▶ ASSIGNMENT
Extract the lines of the material below, beginning with the first and ending with the line that holds "Local en Renta". Skip every picture.

EXERCISE DATA START

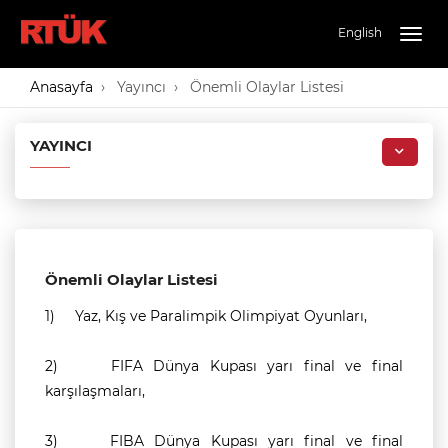
English
Togg
navig
Anasayfa
Yayıncı
Önemli Olaylar Listesi
YAYINCI
Önemli Olaylar Listesi
1)
Yaz, Kış ve Paralimpik Olimpiyat Oyunları,
2)
FIFA Dünya Kupası yarı final ve final
karşılaşmaları,
3)
FIBA Dünya Kupası yarı final ve final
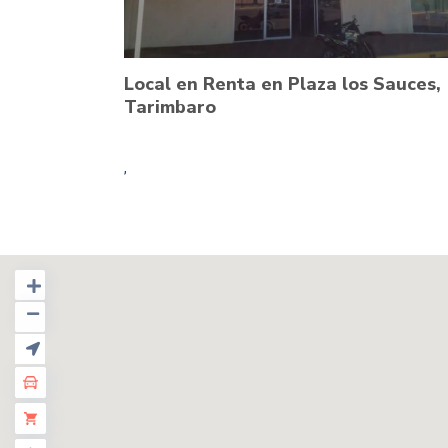
Local en Renta en Plaza los Sauces,
Tarimbaro
,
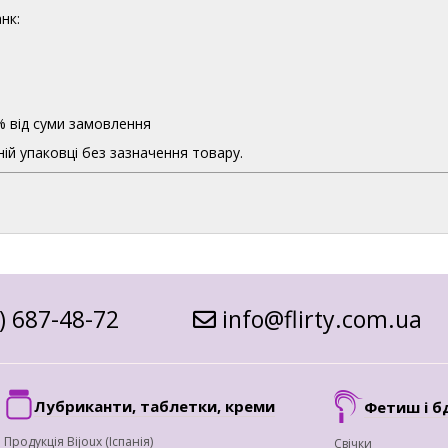
нк:
% від суми замовлення
ій упаковці без зазначення товару.
) 687-48-72
info@flirty.com.ua
Лубриканти, таблетки, креми
Фетиш і б
Продукція Bijoux (Іспанія)
Свічки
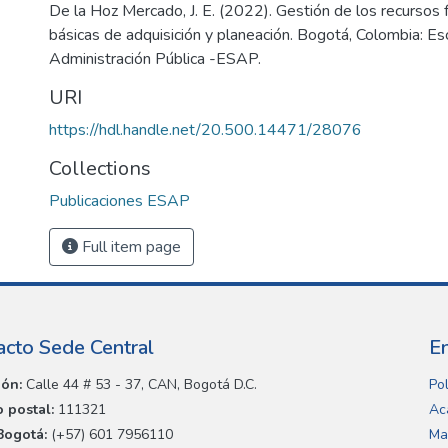
De la Hoz Mercado, J. E. (2022). Gestión de los recursos f
básicas de adquisición y planeación. Bogotá, Colombia: Es
Administración Pública -ESAP.
URI
https://hdl.handle.net/20.500.14471/28076
Collections
Publicaciones ESAP
Full item page
acto Sede Central
E
ión:
Calle 44 # 53 - 37, CAN, Bogotá D.C.
Pol
 postal:
111321
Ac
Bogotá:
(+57) 601 7956110
Ma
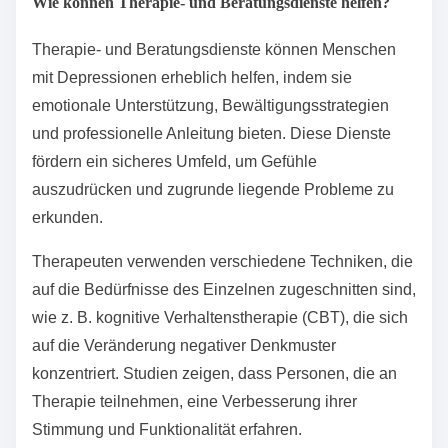
Wie können Therapie- und Beratungsdienste helfen?
Therapie- und Beratungsdienste können Menschen
mit Depressionen erheblich helfen, indem sie
emotionale Unterstützung, Bewältigungsstrategien
und professionelle Anleitung bieten. Diese Dienste
fördern ein sicheres Umfeld, um Gefühle
auszudrücken und zugrunde liegende Probleme zu
erkunden.
Therapeuten verwenden verschiedene Techniken, die
auf die Bedürfnisse des Einzelnen zugeschnitten sind,
wie z. B. kognitive Verhaltenstherapie (CBT), die sich
auf die Veränderung negativer Denkmuster
konzentriert. Studien zeigen, dass Personen, die an
Therapie teilnehmen, eine Verbesserung ihrer
Stimmung und Funktionalität erfahren.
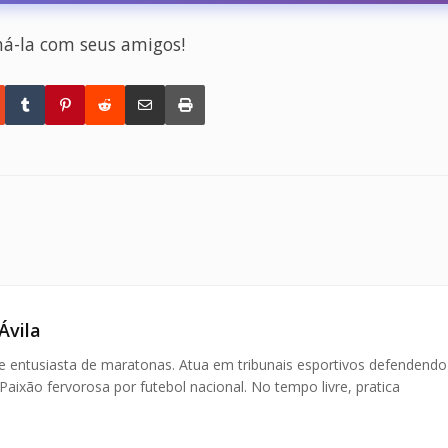
há-la com seus amigos!
Ávila
 e entusiasta de maratonas. Atua em tribunais esportivos defendendo
 Paixão fervorosa por futebol nacional. No tempo livre, pratica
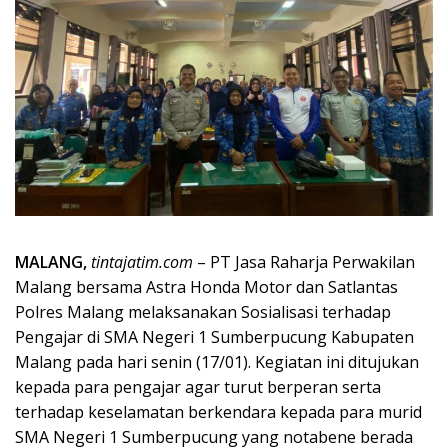
MALANG,
tintajatim.com
– PT Jasa Raharja Perwakilan
Malang bersama Astra Honda Motor dan Satlantas
Polres Malang melaksanakan Sosialisasi terhadap
Pengajar di SMA Negeri 1 Sumberpucung Kabupaten
Malang pada hari senin (17/01). Kegiatan ini ditujukan
kepada para pengajar agar turut berperan serta
terhadap keselamatan berkendara kepada para murid
SMA Negeri 1 Sumberpucung yang notabene berada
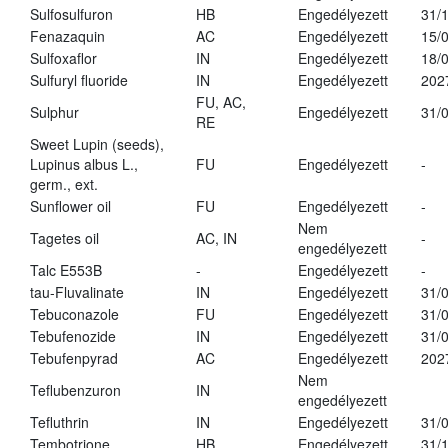
Sulfosulfuron
HB
Engedélyezett
31/
Fenazaquin
AC
Engedélyezett
15/
Sulfoxaflor
IN
Engedélyezett
18/
Sulfuryl fluoride
IN
Engedélyezett
202
FU, AC,
Sulphur
Engedélyezett
31/
RE
Sweet Lupin (seeds),
Lupinus albus L.,
FU
Engedélyezett
-
germ., ext.
Sunflower oil
FU
Engedélyezett
-
Nem
Tagetes oil
AC, IN
-
engedélyezett
Talc E553B
-
Engedélyezett
-
tau-Fluvalinate
IN
Engedélyezett
31/
Tebuconazole
FU
Engedélyezett
31/
Tebufenozide
IN
Engedélyezett
31/
Tebufenpyrad
AC
Engedélyezett
202
Nem
Teflubenzuron
IN
engedélyezett
Tefluthrin
IN
Engedélyezett
31/
Tembotrione
HB
Engedélyezett
31/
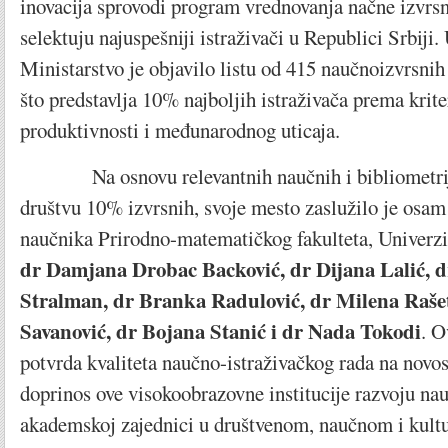
inovacija sprovodi program vrednovanja načne izvrsn
selektuju najuspešniji istraživači u Republici Srbiji
Ministarstvo je objavilo listu od 415 naučnoizvrsnih 
što predstavlja 10% najboljih istraživača prema kr
produktivnosti i međunarodnog uticaja.
Na osnovu relevantnih naučnih i bibliometrijsk
društvu 10% izvrsnih, svoje mesto zaslužilo je osam
naučnika Prirodno-matematičkog fakulteta, Univerz
dr Damjana Drobac Backović, dr Dijana Lalić, 
Stralman, dr Branka Radulović, dr Milena Raše
Savanović, dr Bojana Stanić i dr Nada Tokodi
. O
potvrda kvaliteta naučno-istraživačkog rada na nov
doprinos ove visokoobrazovne institucije razvoju nau
akademskoj zajednici u društvenom, naučnom i kult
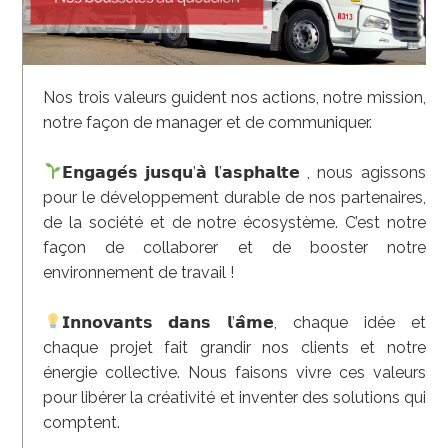
Nos trois valeurs guident nos actions, notre mission,
notre façon de manager et de communiquer.
𝗘𝗻𝗴𝗮𝗴𝗲́𝘀 𝗷𝘂𝘀𝗾𝘂’𝗮̀ 𝗹’𝗮𝘀𝗽𝗵𝗮𝗹𝘁𝗲 , nous agissons
pour le développement durable de nos partenaires,
de la société et de notre écosystème. C’est notre
façon de collaborer et de booster notre
environnement de travail !
𝗜𝗻𝗻𝗼𝘃𝗮𝗻𝘁𝘀 𝗱𝗮𝗻𝘀 𝗹’𝗮̂𝗺𝗲, chaque idée et
chaque projet fait grandir nos clients et notre
énergie collective. Nous faisons vivre ces valeurs
pour libérer la créativité et inventer des solutions qui
comptent.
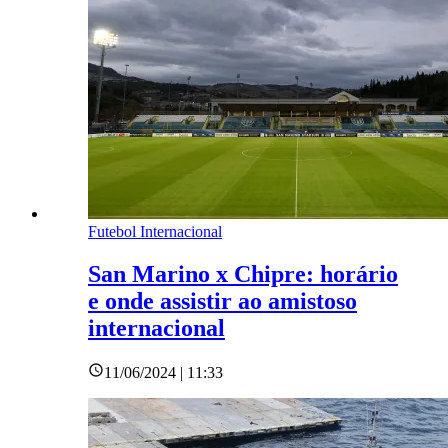
Futebol Internacional
San Marino x Chipre: horário
e onde assistir ao amistoso
internacional
11/06/2024 | 11:33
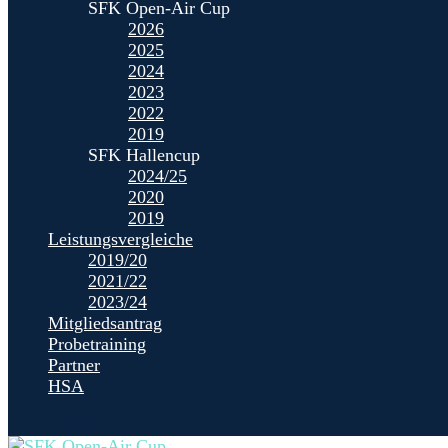
SFK Open-Air Cup
2026
2025
2024
2023
2022
2019
SFK Hallencup
2024/25
2020
2019
Leistungsvergleiche
2019/20
2021/22
2023/24
Mitgliedsantrag
Probetraining
Partner
HSA
Seite wählen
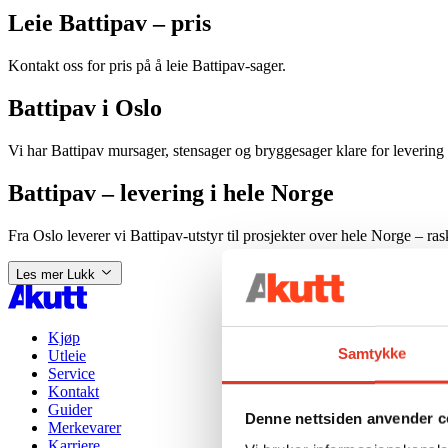
Leie Battipav – pris
Kontakt oss for pris på å leie Battipav-sager.
Battipav i Oslo
Vi har Battipav mursager, stensager og bryggesager klare for levering 
Battipav – levering i hele Norge
Fra Oslo leverer vi Battipav-utstyr til prosjekter over hele Norge – ra
Les mer
Lukk
Kjøp
Samtykke
Utleie
Service
Kontakt
Guider
Denne nettsiden anvender c
Merkevarer
Karriere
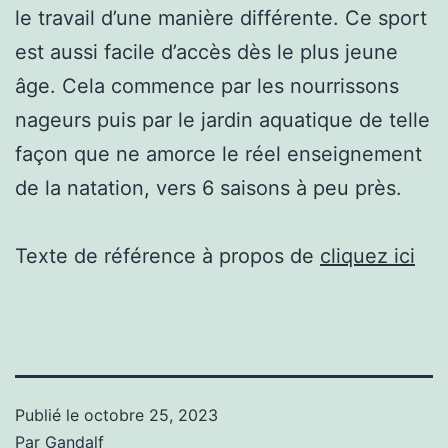
le travail d’une manière différente. Ce sport
est aussi facile d’accès dès le plus jeune
âge. Cela commence par les nourrissons
nageurs puis par le jardin aquatique de telle
façon que ne amorce le réel enseignement
de la natation, vers 6 saisons à peu près.
Texte de référence à propos de
cliquez ici
Publié le
octobre 25, 2023
Par
Gandalf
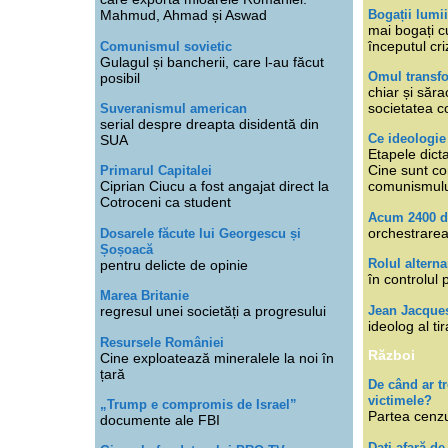
Bogații lumi
Mahmud, Ahmad și Aswad
mai bogați cu
începutul cri
Comunismul sovietic
Gulagul și bancherii, care l-au făcut
Omul transfo
posibil
chiar și săra
societatea co
Suveranismul american
serial despre dreapta disidentă din
Ce ideologi
SUA
Etapele dicta
Cine sunt con
Primarul Capitalei
Ciprian Ciucu a fost angajat direct la
comunismul
Cotroceni ca student
Acum 2400 d
orchestrarea
Dosarele făcute lui Georgescu și
Șoșoacă
Rolul alterna
pentru delicte de opinie
în controlul 
Marea Britanie
Jean Jacque
regresul unei societăți a progresului
ideolog al tir
Resursele României
Război
Cine exploatează mineralele la noi în
țară
De când ar 
victimele?
„Trump e compromis de Israel”
Partea cenzu
documente ale FBI
Dați afară de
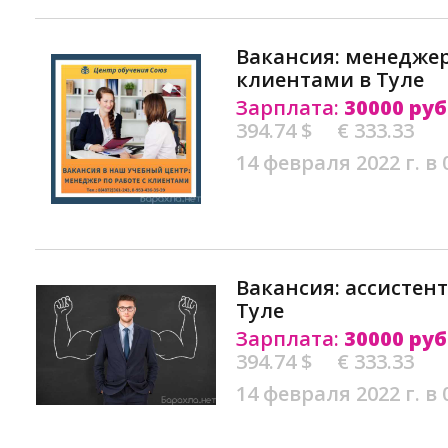
Вакансия: менеджер
клиентами в Туле
Зарплата:
30000 руб
394.74 $
€ 333.33
14 февраля 2022 г. в 
Вакансия: ассистен
Туле
Зарплата:
30000 руб
394.74 $
€ 333.33
14 февраля 2022 г. в 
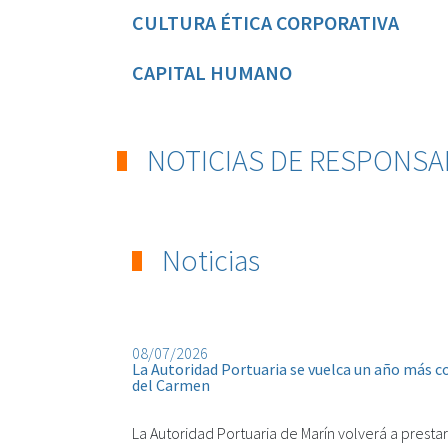
CULTURA ÉTICA CORPORATIVA
CAPITAL HUMANO
NOTICIAS DE RESPONSA
Noticias
08/07/2026
La Autoridad Portuaria se vuelca un año más co
del Carmen
La Autoridad Portuaria de Marín volverá a prest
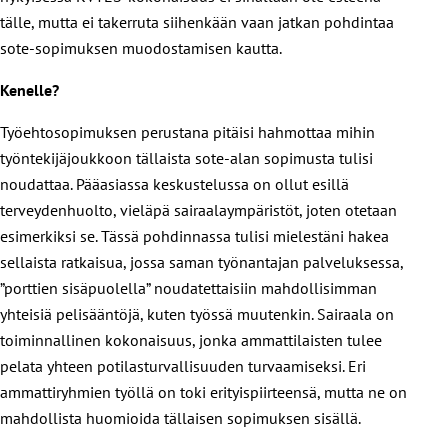
tälle, mutta ei takerruta siihenkään vaan jatkan pohdintaa
sote-sopimuksen muodostamisen kautta.
Kenelle?
Työehtosopimuksen perustana pitäisi hahmottaa mihin
työntekijäjoukkoon tällaista sote-alan sopimusta tulisi
noudattaa. Pääasiassa keskustelussa on ollut esillä
terveydenhuolto, vieläpä sairaalaympäristöt, joten otetaan
esimerkiksi se. Tässä pohdinnassa tulisi mielestäni hakea
sellaista ratkaisua, jossa saman työnantajan palveluksessa,
”porttien sisäpuolella” noudatettaisiin mahdollisimman
yhteisiä pelisääntöjä, kuten työssä muutenkin. Sairaala on
toiminnallinen kokonaisuus, jonka ammattilaisten tulee
pelata yhteen potilasturvallisuuden turvaamiseksi. Eri
ammattiryhmien työllä on toki erityispiirteensä, mutta ne on
mahdollista huomioida tällaisen sopimuksen sisällä.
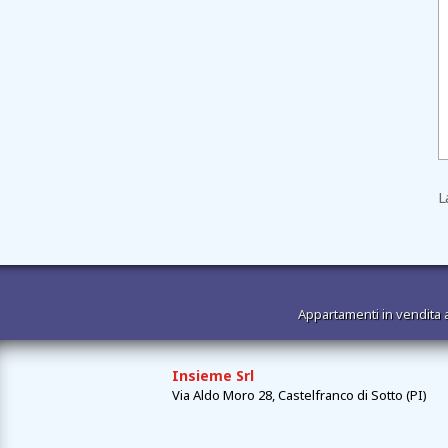
L
Appartamenti in vendita 
Insieme Srl
Via Aldo Moro 28, Castelfranco di Sotto (PI)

EXERCISE DATA END

▶ EXERCISE RESPONSE
English
Togg
navig
Anasayfa
Yayıncı
Önemli Olaylar Listesi
YAYINCI
Önemli Olaylar Listesi
1)
Yaz, Kış ve Paralimpik Olimpiyat Oyunları,
2)
FIFA Dünya Kupası yarı final ve final
karşılaşmaları,
3)
FIBA Dünya Kupası yarı final ve final
Local en Renta en Plaza los Sauces,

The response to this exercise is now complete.